Prediction market platform Polymarket has secured a landmark partnership with Major League Baseball, extending its recent run of high-profile deals and cementing its push into mainstream U.S. sports. The agreement names Polymarket as MLB’s official prediction market partner, granting it access to official league data and the right to feature MLB marks across products and promotions.
Alongside the commercial pact, MLB said it has entered a memorandum of understanding with the Commodity Futures Trading Commission, signaling closer coordination between the league and the federal agency responsible for overseeing prediction markets. The arrangement underscores MLB’s focus on competitive integrity while giving regulators more visibility into how sports information flows into real-money forecasting platforms.
What the MLB Partnership with Polymarket Includes
Under the deal, Polymarket will integrate official MLB data—covering the statistics that settle markets—while also gaining brand exposure at ballparks and across the league’s digital channels. The combination is designed to make markets clearer and faster to resolve, reducing disputes that can emerge when unofficial data feeds differ from league records.
Official logos and data unlock more than just marketing muscle. For users, verified stats can support more precise, event-driven markets tied to on-field milestones and season narratives, such as team streaks, award races, and playoff probabilities. For MLB, the alignment offers a way to guide how its information is used in prediction products, rather than leaving that ecosystem entirely to third parties.
Integrity and the Regulatory Backdrop for MLB
MLB has been vocal about the need for robust standards around emerging prediction products. In prior correspondence with federal regulators, the league urged the creation of a clear integrity framework to guard against misuse of insider information and to protect fans. Partnering directly with a regulated platform gives MLB more oversight levers, including data-sharing protocols and escalation paths when suspicious activity is detected.

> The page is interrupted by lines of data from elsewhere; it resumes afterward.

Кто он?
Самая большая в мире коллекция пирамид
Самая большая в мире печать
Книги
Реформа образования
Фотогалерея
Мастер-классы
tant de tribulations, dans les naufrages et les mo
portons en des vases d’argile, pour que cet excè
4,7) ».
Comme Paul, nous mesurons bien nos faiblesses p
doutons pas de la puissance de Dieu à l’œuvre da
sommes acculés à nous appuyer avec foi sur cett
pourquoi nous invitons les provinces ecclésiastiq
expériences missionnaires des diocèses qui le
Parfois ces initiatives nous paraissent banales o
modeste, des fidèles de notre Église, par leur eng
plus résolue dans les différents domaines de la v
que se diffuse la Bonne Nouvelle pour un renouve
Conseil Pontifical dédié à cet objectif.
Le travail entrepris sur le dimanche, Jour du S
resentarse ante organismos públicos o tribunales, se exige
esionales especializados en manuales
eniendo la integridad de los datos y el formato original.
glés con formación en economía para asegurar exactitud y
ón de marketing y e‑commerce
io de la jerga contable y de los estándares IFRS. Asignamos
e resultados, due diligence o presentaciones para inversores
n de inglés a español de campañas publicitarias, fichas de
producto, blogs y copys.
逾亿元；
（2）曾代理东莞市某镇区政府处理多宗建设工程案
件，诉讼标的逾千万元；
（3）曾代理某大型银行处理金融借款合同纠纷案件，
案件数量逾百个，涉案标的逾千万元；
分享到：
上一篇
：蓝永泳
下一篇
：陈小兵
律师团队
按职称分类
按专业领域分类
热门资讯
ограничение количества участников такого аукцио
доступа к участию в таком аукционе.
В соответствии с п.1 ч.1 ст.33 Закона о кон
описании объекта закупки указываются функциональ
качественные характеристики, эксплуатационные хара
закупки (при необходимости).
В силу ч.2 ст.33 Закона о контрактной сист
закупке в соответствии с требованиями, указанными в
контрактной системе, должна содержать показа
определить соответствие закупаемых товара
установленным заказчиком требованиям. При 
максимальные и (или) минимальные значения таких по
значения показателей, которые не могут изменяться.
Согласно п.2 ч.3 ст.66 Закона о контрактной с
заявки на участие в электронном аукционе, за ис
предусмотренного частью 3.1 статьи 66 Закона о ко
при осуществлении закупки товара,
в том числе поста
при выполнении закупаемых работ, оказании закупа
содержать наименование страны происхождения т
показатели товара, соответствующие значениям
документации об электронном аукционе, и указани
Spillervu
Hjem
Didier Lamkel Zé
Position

Prediction markets occupy a different regulatory lane than traditional sportsbooks: they fall under federal commodities law rather than state-by-state gaming regimes. The CFTC’s involvement centers on market structure, consumer protections, and the permissibility of event contracts. By formalizing cooperation with the agency, MLB is effectively baking compliance into the business model—an approach that could become a template for other leagues as they weigh the benefits and risks of real-money fan engagement.
A Broader Deal-Making Streak for Polymarket
The MLB agreement extends a string of partnerships Polymarket has announced since U.S. regulators eased constraints last September, allowing the company to expand operations stateside. Over that span, Polymarket has rolled out enterprise data tie-ups with technology firms such as Google and Palantir, inked sports collaborations in soccer and hockey, and added media integrations aimed at bringing market probabilities into everyday news consumption.
The strategy is clear: anchor the product to authoritative data sources and culturally central brands to build trust and liquidity. In prediction markets, quality of information and settlement certainty directly influence participation. Each official data partnership reduces ambiguity around outcomes, which can enhance market depth and improve the user experience.
Why It Matters for Fans and Prediction Markets
For fans, MLB’s endorsement could make probabilistic insights more visible alongside traditional box scores and highlights. Expect tighter integration of live probabilities and season forecasts in second-screen experiences, turning the ebb and flow of a long season into an evolving market-driven storyline that updates with every pitch and roster move.
For the market itself, the alliance provides cleaner data pipelines, faster dispute resolution, and more credible branding—all catalysts for healthy liquidity. The open question is whether other U.S. leagues and regulators will follow this model. If they do, prediction markets could shift from a niche crypto-native activity to a mainstream companion to sports viewing, provided the industry continues to prioritize integrity controls and clear consumer disclosures.